Tyler Cowen’s The Great Stagnation argues that economic growth in advanced nations is slowing because we haven’t seen any innovations in the past few decades that encourage economic growth. Ezra Klein’s review provides a solid synopsis of Cowen’s argument.
In Slate, Annie Lowrey looks at a variety of explanations for why the Internet hasn’t proven to be a GDP-boosting invention. I tend to agree with the argument that economists aren’t very good at measuring the value of the Internet:
That brings us to a final explanation: Maybe it is not the growth that is deficient. Maybe it is the yardstick that is deficient.
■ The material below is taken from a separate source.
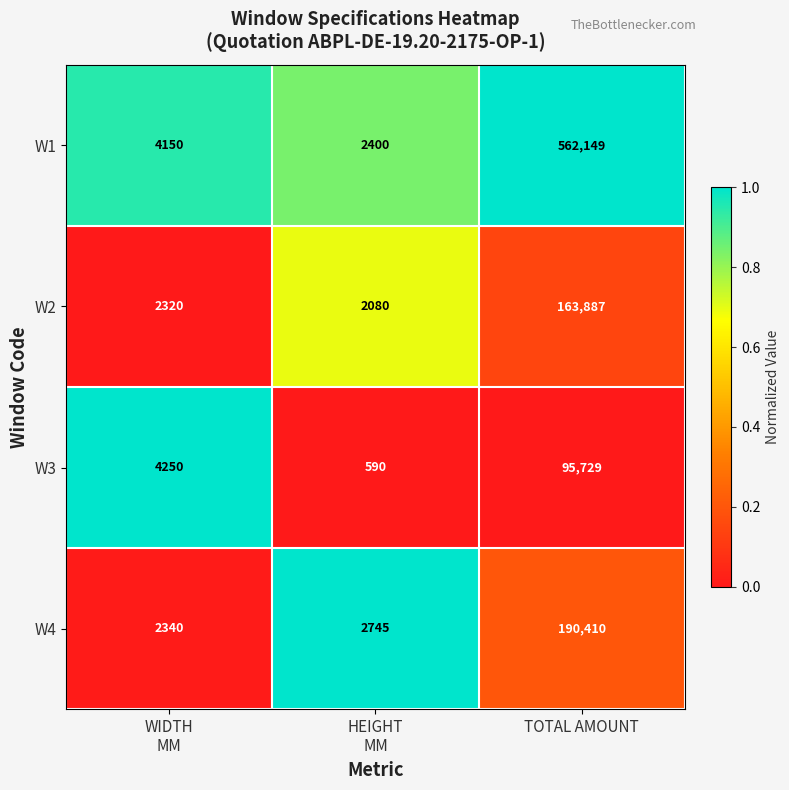

What is the total value across all series at HEIGHT
MM?

7815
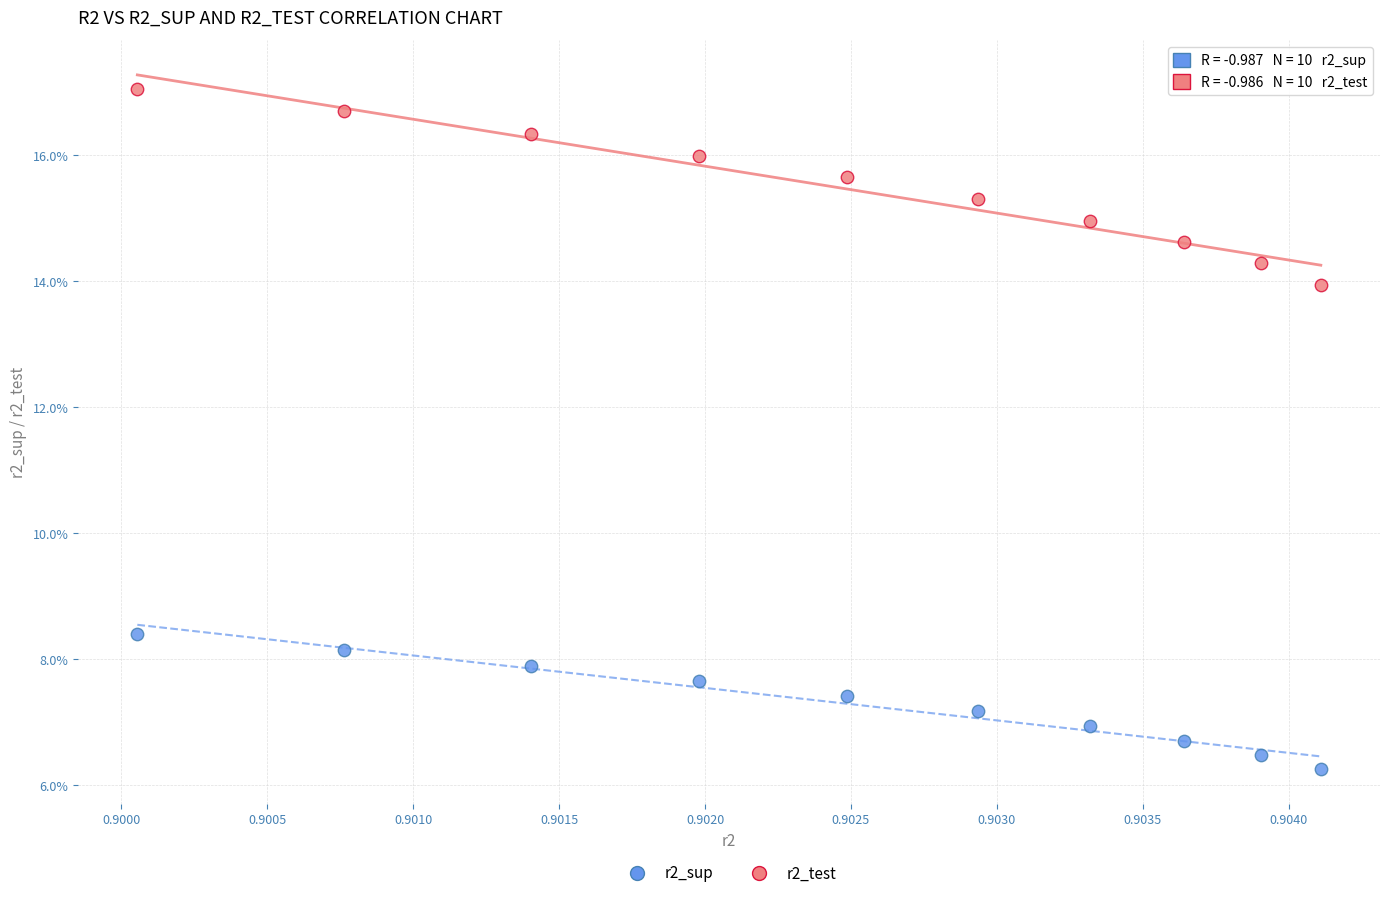

Which series reaches the minimum Y coordinate?

r2_sup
MIT professor Erik Brynjolfsson explains the idea using the example of the music industry. “Because you and I stopped buying CDs, the music industry has shrunk, according to revenues and GDP. But we’re not listening to less music. There’s more music consumed than before.” The improved choice and variety and availability of music must be worth something to us—even if it is not easy to put into numbers. “On paper, the way GDP is calculated, the music industry is disappearing, but in reality it’s not disappearing. It is disappearing in revenue. It is not disappearing in terms of what you should care about, which is music.”
This is sort of the story of blogging as well. Or photography. Or anything else that can be delivered over the Internet at a minimal cost.